Oireachtas Joint and Select Committees

Wednesday, 11 February 2015

Committee of Inquiry into the Banking Crisis

Context Phase

Professor John FitzGerald:

The ESRI was founded in 1960 to provide independent advice to the Government. Professor Joe Lee in his Ireland, 1912-1985: Politics and Society, commented on the fact that universities were not producing useful research at the time. It was an initiative led by Dr. Ken Whitaker, the then Secretary of the Department of Finance. To guarantee its independence, he sought funding for it from the Ford Foundation. He told me that he discovered that the person responsible for funding in the Ford Foundation served mass in a church in New York. He went to mass and nobbled him after it to get the money for the ESRI. For the first four years, it was totally independent of the Government. That was the intention of both the Government and the Secretary of the Department of Finance.

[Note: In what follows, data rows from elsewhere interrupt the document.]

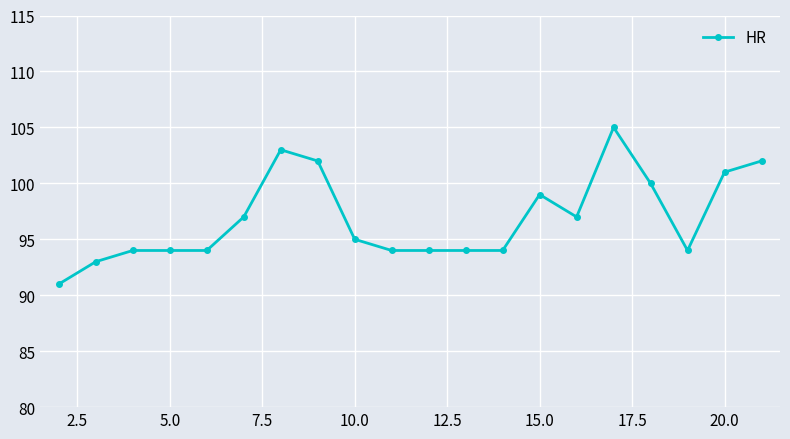

Count the number of categories in the chart.

20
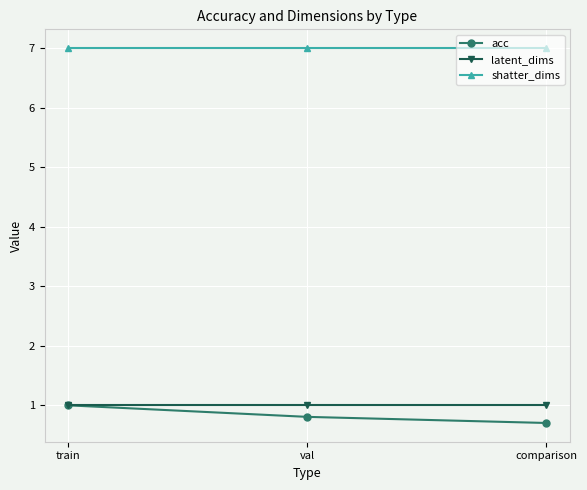

What is the difference between the highest and lowest values at train?

6.0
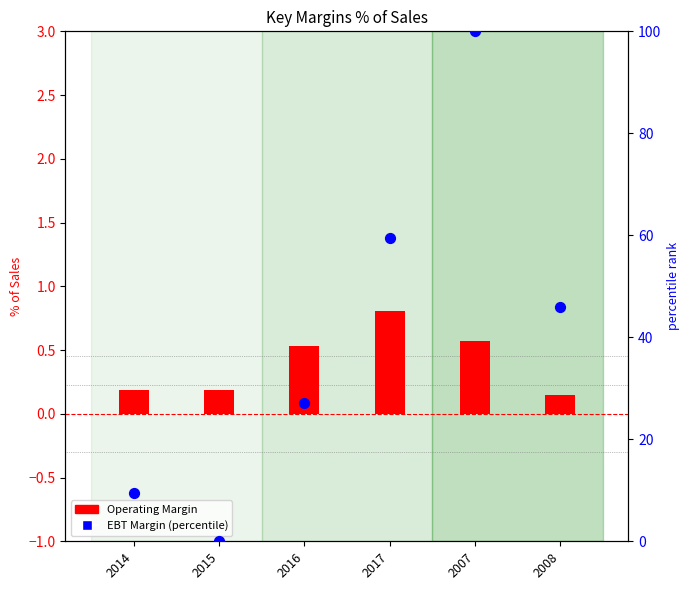

Which series has the widest spread of Y values?

EBT Margin (percentile)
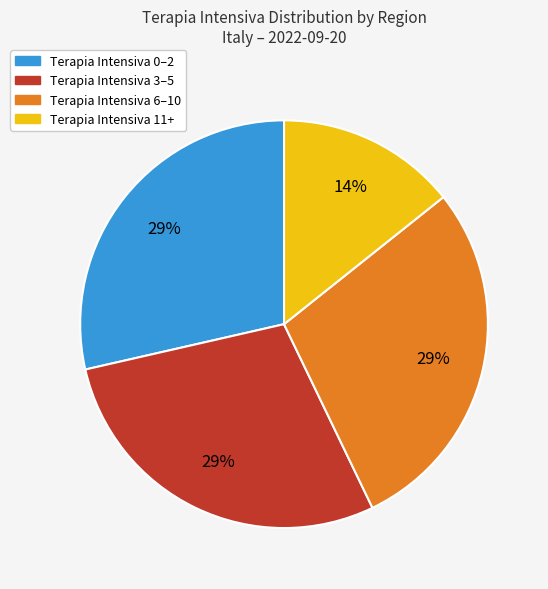

To the nearest percent, what is the average slice percentage?

25%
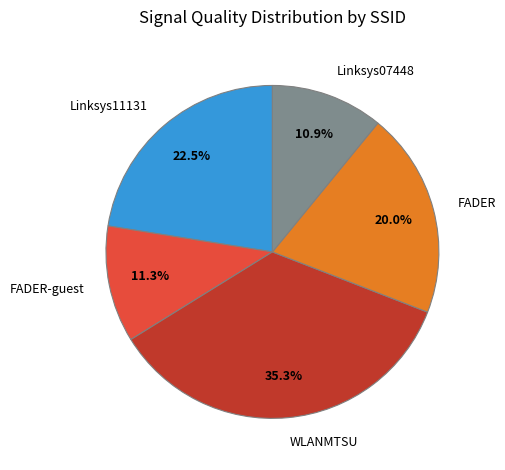

Approximately how many times larger is the value at FADER-guest compared to Linksys07448?

1.0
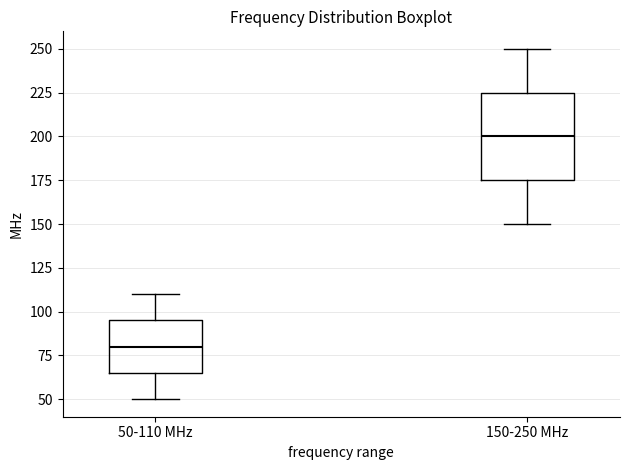

Comparing the boxes themselves (not the whiskers), which one is the tallest?

150-250 MHz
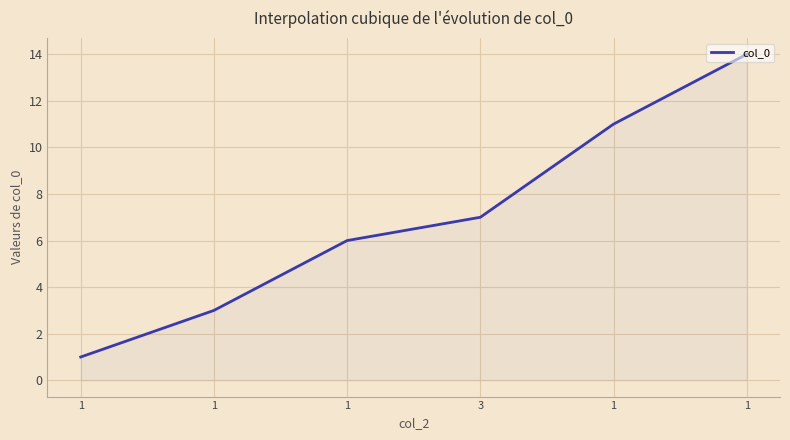

What is the sum of the values at 1 and 1?

4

The ESRI is legally a charity. The Department of Finance took over giving it 100% funding when the Ford Foundation money ran out in the middle 1960s. The ESRI was about 80% funded by a direct grant from the Department of Finance until the late 1980s. Then there were pretty dramatic cutbacks, as we know, and the ESRI chose to survive by looking for research contracts from the EU, other Departments and so on. Today, approximately 30% of its funding comes from grant-in-aid from the Department of Public Expenditure and Reform with the other 70% coming from a range of sources such as public research funding from the EU, SFI, Science Foundation Ireland, Departments and public bodies, with a limited amount from the private sector. The ESRI insists on publishing everything it does without censorship. The private sector is not generally prepared to fund public good research.

The ESRI is governed by a director who is responsible to a council. The council is not appointed by the Government but co-opts its membership. Until the late years of the last decade, the Secretary General of the Department of Finance was always a member of the council. It is now an assistant secretary from the Department of Public Expenditure and Reform. The Central Bank Governor has generally been a member. There is a range of people broadly representative of civil society. The council is not appointed by the Government, a provision which is there to ensure its independence.

The Department of Finance has been party to these ground rules. Generally, it has been good to deal with. It understands we kick them and they grin and bear it. There are times when things have been less happy, however.